I am not sure which settings and policies have been configured for the TFS (this is done by a separate dept, not developers)
Every time I make an edit to a code file , the file is checked out automatically (without explicitly checking out the code file myself)
Please help me locate this setting or policy because it is not very useful at the moment. Sometime you want to make a local change to try out something, and not necessarily check out the code....
It is in Options\SourceControl\Environment
Checked out Items: Check out automatically
change it to
Checked out Items: Prompt for exclusive checkouts
or your preferred action.
Unfortunately, with TFS it puts read-only locks on your files to PREVENT you from editing the file without checking it out first.
I cannot stand this decision. What you'll have to do is allow TFS to check out the file, then "Undo checkout" on it later if you don't want to check it out.
Make sure you have shared checkout enabled, exclusively locking files is the path to madness. ;)
I think this is a feature not a problem. If you change a module and it's under source control, you are now "out of sync" with the repository. If you exit (and the default behavior is to save) - and come back later - the file is not what everyone else is seeing. This can be dangerous.
For example: back in the days of VSS - on a Friday afternoon I had to "put out a fire" and debug a problem in, Prod Environment, so I changed the connection string in the appropriate config file. Another developer had the file checked out - so I did the usual workaround to mark the file read-only so I could save it. I figured out the problem and informed the user. This was in fire-fighting mode - so I didn't consider the fact that I now have production connection string in my dev configuration.
Monday mornign I come in and open up the solution. Is there any feedback telling me the config file is pointing to production? No I have to remember.
If the file is checked-out however - that icon is indicator to me that "flags" the fact that the files have been modified. I don't quite understand the "big deal" in having to right-click the solution and say "un-do pending changes"
Or if you want to save them, as the down-voted suggestion by aleichtle.wordpress (I don't understand the down votes - I think it is an excellent suggestion) explains, you can shelve the changes. This will remove the check-out and also save the changes on the server.
Version Control systems are a critical and important component of the software development life cycle. It is important to consider your "process". You may need to make adjustments as you use a different tool ("When in Rome"....)
It may be difficult to make the adjustment - but there are often good reasons the tool works the way it does.
You can make a shelveset of the code allowing you to make a change to the code without affecting the rest of the development.
You can do this by right clicking on the file and selecting shelve pending changes.
I'm running Windows 7 and VS 2010.
From Windows Explorer, you can
- right-click on your project's main folder
- Choose Team Foundation Server
- Choose Workspace
- Remove the active Working Folder (bottom of the screen).

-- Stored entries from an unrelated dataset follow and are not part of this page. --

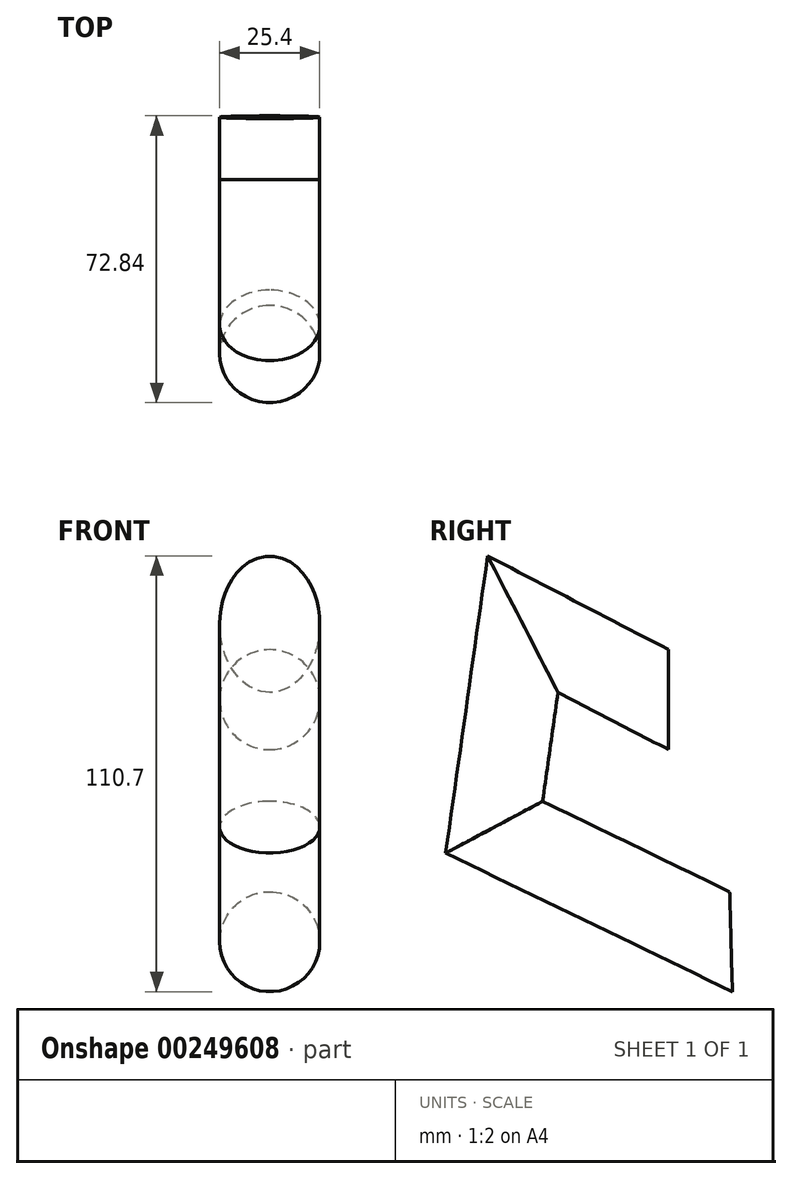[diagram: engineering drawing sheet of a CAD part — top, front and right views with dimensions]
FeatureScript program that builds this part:
annotation { "Feature Type Name" : "Feature", "Feature Type Description" : "" }
export const myFeature = defineFeature(function(context is Context, id is Id, definition is map)
    precondition{}
    {
        {
            var Q0;
            Q0=qCreatedBy(makeId("Front.planeOp"),FACE);
            var sketch = newSketch(context, id + "F0", { "sketchPlane" : qUnion([Q0])});
            skCircle(sketch, "E0", {"center": v(0, 0) * mm, "radius": 12.7 * mm});
            skSolve(sketch);
        }
        {
            var Q0;
            Q0=qCreatedBy(makeId("Right.planeOp"),FACE);
            var sketch = newSketch(context, id + "F1", { "sketchPlane" : qUnion([Q0])});
            skLineSegment(sketch, "E1", {"start": v(0, 0) * mm, "end": v(-37.03, 19.18) * mm});
            skLineSegment(sketch, "E2", {"start": v(-37.03, 19.18) * mm, "end": v(-44.3, -32.4) * mm});
            skLineSegment(sketch, "E3", {"start": v(-44.3, -32.4) * mm, "end": v(15.87, -61.5) * mm});
            skSolve(sketch);
        }
        {
            var Q0;
            Q0=makeQuery(id+"F0.imprint","IMPRINT",FACE,{"disambiguationData":[TD([[makeQuery(id+"F0.imprint","IMPRINT",EDGE,{"derivedFrom":sQuery(id+"F0.wireOp",EDGE,"E0")}),1.0]])]});
            var Q1;
            Q1=sQuery(id+"F1.wireOp",EDGE,"E3");
            var Q2;
            Q2=sQuery(id+"F1.wireOp",EDGE,"E2");
            var Q3;
            Q3=sQuery(id+"F1.wireOp",EDGE,"E1");
            sweep(context, id + "F2", {"profiles" : qUnion([Q0]), "path" : qUnion([Q1, Q2, Q3])});
        }
    });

I belive this removes the bindings to TFS, and you're free to wreak havoc on your code at will.
Close your solution.
Unplug your network cable.
Open your solution.
Visual Studio will tell you that TFS is not available and will open the solution "Offline".
Plug your network cable back in. VS should not take the solution "Online" until you explicitly ask it to.
You can then make any changes you like. When you attempt to save files it will tell you they are readonly - just overwrite them.
If you decide you want to check them in, take the solution Online by right-clicking it in the Solution Explorer.
Otherwise, just delete the local copy of the source when you're through with it.
You can remove binding to source control from file menu.